> [Work to be completed] Format every line of the items below as a Markdown table with two columns, Row and Line. Number the rows and leave out blank lines.

— start Recorded information —

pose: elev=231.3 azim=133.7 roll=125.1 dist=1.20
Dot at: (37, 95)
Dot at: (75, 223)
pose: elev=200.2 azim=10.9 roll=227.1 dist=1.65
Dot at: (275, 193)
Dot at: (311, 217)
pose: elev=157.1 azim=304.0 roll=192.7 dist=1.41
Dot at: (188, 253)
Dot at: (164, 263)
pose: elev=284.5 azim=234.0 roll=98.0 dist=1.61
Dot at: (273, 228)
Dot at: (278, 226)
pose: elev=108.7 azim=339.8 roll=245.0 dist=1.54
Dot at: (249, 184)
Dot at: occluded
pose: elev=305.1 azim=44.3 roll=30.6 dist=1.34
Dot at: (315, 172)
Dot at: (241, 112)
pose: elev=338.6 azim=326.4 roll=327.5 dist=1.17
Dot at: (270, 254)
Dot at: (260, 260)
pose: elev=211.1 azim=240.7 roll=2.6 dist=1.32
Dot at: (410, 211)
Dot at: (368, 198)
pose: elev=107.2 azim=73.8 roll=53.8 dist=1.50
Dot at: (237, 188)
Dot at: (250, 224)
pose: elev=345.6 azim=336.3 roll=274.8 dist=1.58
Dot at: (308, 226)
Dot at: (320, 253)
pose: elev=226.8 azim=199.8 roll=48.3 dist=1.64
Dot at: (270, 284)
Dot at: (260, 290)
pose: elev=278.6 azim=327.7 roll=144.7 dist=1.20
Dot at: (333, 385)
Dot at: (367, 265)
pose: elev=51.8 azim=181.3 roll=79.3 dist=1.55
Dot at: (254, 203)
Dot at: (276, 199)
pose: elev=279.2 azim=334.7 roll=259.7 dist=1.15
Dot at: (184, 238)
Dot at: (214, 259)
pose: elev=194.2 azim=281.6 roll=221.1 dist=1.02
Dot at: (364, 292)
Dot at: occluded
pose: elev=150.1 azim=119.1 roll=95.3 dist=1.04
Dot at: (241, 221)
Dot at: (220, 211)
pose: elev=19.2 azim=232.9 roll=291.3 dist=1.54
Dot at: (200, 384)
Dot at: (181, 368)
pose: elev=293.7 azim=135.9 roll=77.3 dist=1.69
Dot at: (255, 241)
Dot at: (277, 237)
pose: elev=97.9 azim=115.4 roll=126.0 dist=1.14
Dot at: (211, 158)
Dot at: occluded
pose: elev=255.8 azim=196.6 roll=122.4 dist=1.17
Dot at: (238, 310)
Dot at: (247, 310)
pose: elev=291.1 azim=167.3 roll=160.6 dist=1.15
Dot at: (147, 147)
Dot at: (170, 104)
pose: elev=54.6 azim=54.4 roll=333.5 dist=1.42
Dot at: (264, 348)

— end Recorded information —

> [Complete answer]
| Row | Line |
|---|---|
| 1 | pose: elev=231.3 azim=133.7 roll=125.1 dist=1.20 |
| 2 | Dot at: (37, 95) |
| 3 | Dot at: (75, 223) |
| 4 | pose: elev=200.2 azim=10.9 roll=227.1 dist=1.65 |
| 5 | Dot at: (275, 193) |
| 6 | Dot at: (311, 217) |
| 7 | pose: elev=157.1 azim=304.0 roll=192.7 dist=1.41 |
| 8 | Dot at: (188, 253) |
| 9 | Dot at: (164, 263) |
| 10 | pose: elev=284.5 azim=234.0 roll=98.0 dist=1.61 |
| 11 | Dot at: (273, 228) |
| 12 | Dot at: (278, 226) |
| 13 | pose: elev=108.7 azim=339.8 roll=245.0 dist=1.54 |
| 14 | Dot at: (249, 184) |
| 15 | Dot at: occluded |
| 16 | pose: elev=305.1 azim=44.3 roll=30.6 dist=1.34 |
| 17 | Dot at: (315, 172) |
| 18 | Dot at: (241, 112) |
| 19 | pose: elev=338.6 azim=326.4 roll=327.5 dist=1.17 |
| 20 | Dot at: (270, 254) |
| 21 | Dot at: (260, 260) |
| 22 | pose: elev=211.1 azim=240.7 roll=2.6 dist=1.32 |
| 23 | Dot at: (410, 211) |
| 24 | Dot at: (368, 198) |
| 25 | pose: elev=107.2 azim=73.8 roll=53.8 dist=1.50 |
| 26 | Dot at: (237, 188) |
| 27 | Dot at: (250, 224) |
| 28 | pose: elev=345.6 azim=336.3 roll=274.8 dist=1.58 |
| 29 | Dot at: (308, 226) |
| 30 | Dot at: (320, 253) |
| 31 | pose: elev=226.8 azim=199.8 roll=48.3 dist=1.64 |
| 32 | Dot at: (270, 284) |
| 33 | Dot at: (260, 290) |
| 34 | pose: elev=278.6 azim=327.7 roll=144.7 dist=1.20 |
| 35 | Dot at: (333, 385) |
| 36 | Dot at: (367, 265) |
| 37 | pose: elev=51.8 azim=181.3 roll=79.3 dist=1.55 |
| 38 | Dot at: (254, 203) |
| 39 | Dot at: (276, 199) |
| 40 | pose: elev=279.2 azim=334.7 roll=259.7 dist=1.15 |
| 41 | Dot at: (184, 238) |
| 42 | Dot at: (214, 259) |
| 43 | pose: elev=194.2 azim=281.6 roll=221.1 dist=1.02 |
| 44 | Dot at: (364, 292) |
| 45 | Dot at: occluded |
| 46 | pose: elev=150.1 azim=119.1 roll=95.3 dist=1.04 |
| 47 | Dot at: (241, 221) |
| 48 | Dot at: (220, 211) |
| 49 | pose: elev=19.2 azim=232.9 roll=291.3 dist=1.54 |
| 50 | Dot at: (200, 384) |
| 51 | Dot at: (181, 368) |
| 52 | pose: elev=293.7 azim=135.9 roll=77.3 dist=1.69 |
| 53 | Dot at: (255, 241) |
| 54 | Dot at: (277, 237) |
| 55 | pose: elev=97.9 azim=115.4 roll=126.0 dist=1.14 |
| 56 | Dot at: (211, 158) |
| 57 | Dot at: occluded |
| 58 | pose: elev=255.8 azim=196.6 roll=122.4 dist=1.17 |
| 59 | Dot at: (238, 310) |
| 60 | Dot at: (247, 310) |
| 61 | pose: elev=291.1 azim=167.3 roll=160.6 dist=1.15 |
| 62 | Dot at: (147, 147) |
| 63 | Dot at: (170, 104) |
| 64 | pose: elev=54.6 azim=54.4 roll=333.5 dist=1.42 |
| 65 | Dot at: (264, 348) |